Time Out NOVEMBER 13, 2012 - by Oliver Keens

BRIAN ENO: LUX

Lux is seventy-five minutes long. For quite a few of those minutes you'll hear dead space between notes. Imagine hearing a 'plink', lazily counting to four, and then hearing a 'plonk' - at times, that's how dull Lux can be. Ah, but famed sonic guru Brian Eno invented the beatless, mood-over-melody genre of 'ambient music', you may say. It's a fair point, but what made his great ambient pieces of the '70s (such as Ambient 1: Music For Airports) so vivid and vital was a pioneering use of electronic instruments that fit this new style of music like a glove and gave it a futuristic and progressive edge. By contrast, the use of acoustic instruments such as plangent pianos and violins makes this record sound closer to abstract jazz or minimalist classical music - an area in which Hilary Hahn and Hauschka's Silfra worked in earlier this year, with truly mesmerising results.

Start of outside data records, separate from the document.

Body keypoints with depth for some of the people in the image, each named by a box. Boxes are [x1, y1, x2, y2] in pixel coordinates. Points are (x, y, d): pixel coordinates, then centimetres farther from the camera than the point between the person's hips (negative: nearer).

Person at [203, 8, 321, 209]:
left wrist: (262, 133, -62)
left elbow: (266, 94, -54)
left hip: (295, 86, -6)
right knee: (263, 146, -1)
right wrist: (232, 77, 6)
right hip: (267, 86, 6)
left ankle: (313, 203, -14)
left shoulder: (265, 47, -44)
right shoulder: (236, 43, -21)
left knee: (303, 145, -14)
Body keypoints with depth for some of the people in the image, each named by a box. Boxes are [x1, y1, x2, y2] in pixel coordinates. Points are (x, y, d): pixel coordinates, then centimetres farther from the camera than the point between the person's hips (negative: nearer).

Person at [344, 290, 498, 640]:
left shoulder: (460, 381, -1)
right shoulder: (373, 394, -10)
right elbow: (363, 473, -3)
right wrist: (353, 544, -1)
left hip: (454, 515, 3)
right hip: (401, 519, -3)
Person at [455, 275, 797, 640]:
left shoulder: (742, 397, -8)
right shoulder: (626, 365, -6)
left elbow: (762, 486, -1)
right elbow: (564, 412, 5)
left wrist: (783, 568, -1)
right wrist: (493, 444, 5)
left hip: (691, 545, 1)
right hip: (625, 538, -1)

By contrast, Lux desperately fails to excite in nearly the same way. Ambient music as a style wears a bulletproof vest - its aim of lingering discreetly in the background makes it hard, nay, conceptually impossible, to criticise for being boring. But Lux is boring, and if you somehow manage to make it through all seventy-five minutes, the only sound you'll take away with you is the smug crunch of a man resting on his laurels.